BRANO DA LEGGERE
Tutte le bugie di Fukushima

di Manlio il 26 marzo 2011

Mentre le ultime notizie da Fukushima parlano di livelli dell’acqua di mare con livelli di iodio-131 altamente radioattivo in concentrazione 1.300 volte superiori la norma presso campioni prelevati a più di 300 metri dalla costa, indice del fatto che probabilmente è avvenuta una fuga di combustibile radioattivo dal reattore 3, quello che usa una pericolosa combinazione di uranio e del radioattivissimo plutonio, è d’obbigo una riflessione su come le autorità hanno gestito questa crisi fino ad oggi.

Un modo che rivela le contraddizioni insite nella gestione stessa di quel problema senza soluzione che è il nucleare: una gigantesca patata bollente – anche in condizioni di normale funzionamento – dove però le autorità non possono permettersi di essere trasparenti senza scatenare il panico.

Una vicenda paradigmatica che ha esposto la reticenza, quando non la malafede, di TEPCO, del Governo Giapponese e dei principali mezzi di informazione in diverse occasioni:

  • è stata generalmente taciuta ed è emersa solo diversi giorni dopo l’inizio della crisi la circostanza per cui presso i reattori di Fukushima fossero conservati 40 anni di materiale radioattivo esausto: ben 4.277 tonnellate di materiale radioattivo, di cui 3.400 improvvidamente conservato nelle vasche.

DATI DISPONIBILI
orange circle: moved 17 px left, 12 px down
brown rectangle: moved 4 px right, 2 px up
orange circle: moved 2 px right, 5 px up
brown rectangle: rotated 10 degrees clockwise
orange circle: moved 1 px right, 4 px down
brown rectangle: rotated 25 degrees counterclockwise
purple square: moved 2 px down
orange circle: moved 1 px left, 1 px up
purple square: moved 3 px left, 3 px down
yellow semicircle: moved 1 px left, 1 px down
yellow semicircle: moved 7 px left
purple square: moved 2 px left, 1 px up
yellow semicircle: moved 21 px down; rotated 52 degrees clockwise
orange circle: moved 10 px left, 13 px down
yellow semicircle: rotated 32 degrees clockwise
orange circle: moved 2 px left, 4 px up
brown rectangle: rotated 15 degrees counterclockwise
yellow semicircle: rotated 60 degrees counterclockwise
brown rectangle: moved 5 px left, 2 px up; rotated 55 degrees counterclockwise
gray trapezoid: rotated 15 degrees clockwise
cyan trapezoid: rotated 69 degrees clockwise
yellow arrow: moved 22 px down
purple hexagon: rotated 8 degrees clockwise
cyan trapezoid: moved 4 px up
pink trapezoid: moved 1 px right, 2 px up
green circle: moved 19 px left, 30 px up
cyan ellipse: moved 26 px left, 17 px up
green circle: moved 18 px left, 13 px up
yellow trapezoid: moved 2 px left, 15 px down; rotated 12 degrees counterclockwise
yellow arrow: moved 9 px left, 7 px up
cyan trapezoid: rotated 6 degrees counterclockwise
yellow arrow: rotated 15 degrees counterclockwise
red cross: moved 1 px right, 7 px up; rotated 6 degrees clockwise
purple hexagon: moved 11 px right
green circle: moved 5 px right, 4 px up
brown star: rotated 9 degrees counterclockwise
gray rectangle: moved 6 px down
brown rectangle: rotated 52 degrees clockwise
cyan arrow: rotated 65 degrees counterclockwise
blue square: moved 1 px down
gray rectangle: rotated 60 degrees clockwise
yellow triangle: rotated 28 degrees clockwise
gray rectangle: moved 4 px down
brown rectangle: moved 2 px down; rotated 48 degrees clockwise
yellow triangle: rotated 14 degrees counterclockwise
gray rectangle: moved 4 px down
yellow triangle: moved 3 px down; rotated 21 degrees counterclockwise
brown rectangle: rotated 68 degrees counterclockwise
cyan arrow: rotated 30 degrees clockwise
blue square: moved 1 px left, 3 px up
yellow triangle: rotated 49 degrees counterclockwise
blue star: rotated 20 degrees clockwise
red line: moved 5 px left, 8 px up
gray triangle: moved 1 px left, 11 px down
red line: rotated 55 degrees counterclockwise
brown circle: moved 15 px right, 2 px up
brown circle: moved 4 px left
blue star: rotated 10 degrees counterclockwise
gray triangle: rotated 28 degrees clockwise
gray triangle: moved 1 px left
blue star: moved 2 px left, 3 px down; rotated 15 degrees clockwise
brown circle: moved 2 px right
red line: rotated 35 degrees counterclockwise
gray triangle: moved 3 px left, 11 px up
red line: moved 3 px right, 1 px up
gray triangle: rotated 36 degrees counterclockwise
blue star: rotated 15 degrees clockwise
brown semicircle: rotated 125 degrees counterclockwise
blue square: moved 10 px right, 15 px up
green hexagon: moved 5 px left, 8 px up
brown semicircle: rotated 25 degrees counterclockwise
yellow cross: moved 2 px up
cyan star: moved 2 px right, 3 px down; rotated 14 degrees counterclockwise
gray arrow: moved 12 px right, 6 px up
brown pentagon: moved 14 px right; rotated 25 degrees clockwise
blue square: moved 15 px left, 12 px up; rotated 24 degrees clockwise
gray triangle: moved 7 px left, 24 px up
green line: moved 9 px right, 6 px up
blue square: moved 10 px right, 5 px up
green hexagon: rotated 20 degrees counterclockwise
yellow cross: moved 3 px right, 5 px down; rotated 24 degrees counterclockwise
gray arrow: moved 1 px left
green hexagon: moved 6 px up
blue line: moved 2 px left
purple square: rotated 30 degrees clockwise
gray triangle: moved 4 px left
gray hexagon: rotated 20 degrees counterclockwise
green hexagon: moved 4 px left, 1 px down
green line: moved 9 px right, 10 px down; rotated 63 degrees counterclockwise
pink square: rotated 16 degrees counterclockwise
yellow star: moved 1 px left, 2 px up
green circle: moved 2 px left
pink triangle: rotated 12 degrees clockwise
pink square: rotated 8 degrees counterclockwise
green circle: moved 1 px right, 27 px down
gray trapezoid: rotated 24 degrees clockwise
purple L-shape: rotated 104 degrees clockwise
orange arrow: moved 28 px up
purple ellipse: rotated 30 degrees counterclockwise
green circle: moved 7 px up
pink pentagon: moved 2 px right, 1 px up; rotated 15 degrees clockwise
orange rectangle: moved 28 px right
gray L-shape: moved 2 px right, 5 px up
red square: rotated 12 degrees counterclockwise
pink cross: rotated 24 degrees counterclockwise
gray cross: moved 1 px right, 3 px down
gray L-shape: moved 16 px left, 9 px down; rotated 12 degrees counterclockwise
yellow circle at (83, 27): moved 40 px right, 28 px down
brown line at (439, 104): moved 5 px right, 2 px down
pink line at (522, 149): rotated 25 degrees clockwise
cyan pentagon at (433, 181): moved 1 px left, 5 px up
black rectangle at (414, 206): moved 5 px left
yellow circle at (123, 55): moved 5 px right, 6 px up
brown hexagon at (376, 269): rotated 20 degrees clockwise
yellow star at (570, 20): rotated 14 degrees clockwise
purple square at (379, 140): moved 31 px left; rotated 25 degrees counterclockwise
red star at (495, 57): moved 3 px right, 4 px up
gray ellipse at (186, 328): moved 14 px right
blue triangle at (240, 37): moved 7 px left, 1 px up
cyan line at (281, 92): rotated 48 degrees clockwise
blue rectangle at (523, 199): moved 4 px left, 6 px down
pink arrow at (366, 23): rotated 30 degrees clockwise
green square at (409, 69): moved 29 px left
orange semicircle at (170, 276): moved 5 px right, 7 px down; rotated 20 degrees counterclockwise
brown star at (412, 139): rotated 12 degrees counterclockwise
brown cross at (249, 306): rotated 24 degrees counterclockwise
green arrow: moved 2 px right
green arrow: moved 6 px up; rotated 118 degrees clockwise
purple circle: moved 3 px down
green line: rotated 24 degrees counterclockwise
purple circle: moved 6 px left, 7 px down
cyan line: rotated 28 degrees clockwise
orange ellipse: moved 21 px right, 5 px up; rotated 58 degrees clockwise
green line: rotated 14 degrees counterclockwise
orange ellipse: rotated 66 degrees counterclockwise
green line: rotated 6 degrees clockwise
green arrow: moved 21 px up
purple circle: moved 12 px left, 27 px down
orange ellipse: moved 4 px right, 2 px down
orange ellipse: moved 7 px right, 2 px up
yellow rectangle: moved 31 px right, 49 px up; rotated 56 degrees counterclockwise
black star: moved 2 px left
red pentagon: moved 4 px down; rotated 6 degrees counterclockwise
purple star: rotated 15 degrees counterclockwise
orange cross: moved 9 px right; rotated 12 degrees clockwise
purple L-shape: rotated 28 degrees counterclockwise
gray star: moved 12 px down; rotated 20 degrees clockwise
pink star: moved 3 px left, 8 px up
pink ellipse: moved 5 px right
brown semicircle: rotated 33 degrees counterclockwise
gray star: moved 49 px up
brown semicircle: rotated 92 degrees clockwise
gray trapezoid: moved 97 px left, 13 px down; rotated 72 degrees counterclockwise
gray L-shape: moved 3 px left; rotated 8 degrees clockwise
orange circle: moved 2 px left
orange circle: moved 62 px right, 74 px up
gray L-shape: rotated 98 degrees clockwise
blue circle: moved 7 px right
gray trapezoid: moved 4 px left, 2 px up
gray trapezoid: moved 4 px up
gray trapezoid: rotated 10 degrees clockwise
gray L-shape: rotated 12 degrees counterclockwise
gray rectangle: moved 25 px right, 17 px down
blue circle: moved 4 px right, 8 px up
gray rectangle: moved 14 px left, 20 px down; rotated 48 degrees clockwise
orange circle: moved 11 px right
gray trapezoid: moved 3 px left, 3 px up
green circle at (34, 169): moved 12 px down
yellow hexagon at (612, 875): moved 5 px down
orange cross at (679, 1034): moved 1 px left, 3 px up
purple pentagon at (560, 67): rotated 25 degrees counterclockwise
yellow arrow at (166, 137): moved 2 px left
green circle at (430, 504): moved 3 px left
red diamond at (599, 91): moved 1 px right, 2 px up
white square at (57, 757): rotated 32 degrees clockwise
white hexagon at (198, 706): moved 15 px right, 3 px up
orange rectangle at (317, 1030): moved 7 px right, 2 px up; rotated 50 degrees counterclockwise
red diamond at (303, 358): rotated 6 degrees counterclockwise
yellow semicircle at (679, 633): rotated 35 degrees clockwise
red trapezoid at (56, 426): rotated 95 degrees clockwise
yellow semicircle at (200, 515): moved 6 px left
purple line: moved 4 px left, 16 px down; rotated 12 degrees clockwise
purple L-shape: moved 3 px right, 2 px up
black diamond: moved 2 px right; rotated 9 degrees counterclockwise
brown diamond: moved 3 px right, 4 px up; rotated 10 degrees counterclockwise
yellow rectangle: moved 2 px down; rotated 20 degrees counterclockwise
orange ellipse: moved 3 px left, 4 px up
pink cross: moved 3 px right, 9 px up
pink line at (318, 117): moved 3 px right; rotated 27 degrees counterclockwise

COSA FARE
a – Riporti fedelmente il passo del testo su Fukushima che inizia con «di Manlio il» e termina con «fino ad oggi.».
b – Secondo il testo su Fukushima, quante tonnellate di materiale radioattivo esausto erano conservate presso i reattori?
I record qui riportati provengono da una fonte diversa.

RISULTATI DELL'ESERCIZIO
a –
di Manlio il 26 marzo 2011

Mentre le ultime notizie da Fukushima parlano di livelli dell’acqua di mare con livelli di iodio-131 altamente radioattivo in concentrazione 1.300 volte superiori la norma presso campioni prelevati a più di 300 metri dalla costa, indice del fatto che probabilmente è avvenuta una fuga di combustibile radioattivo dal reattore 3, quello che usa una pericolosa combinazione di uranio e del radioattivissimo plutonio, è d’obbigo una riflessione su come le autorità hanno gestito questa crisi fino ad oggi.

b – 4.277 tonnellate.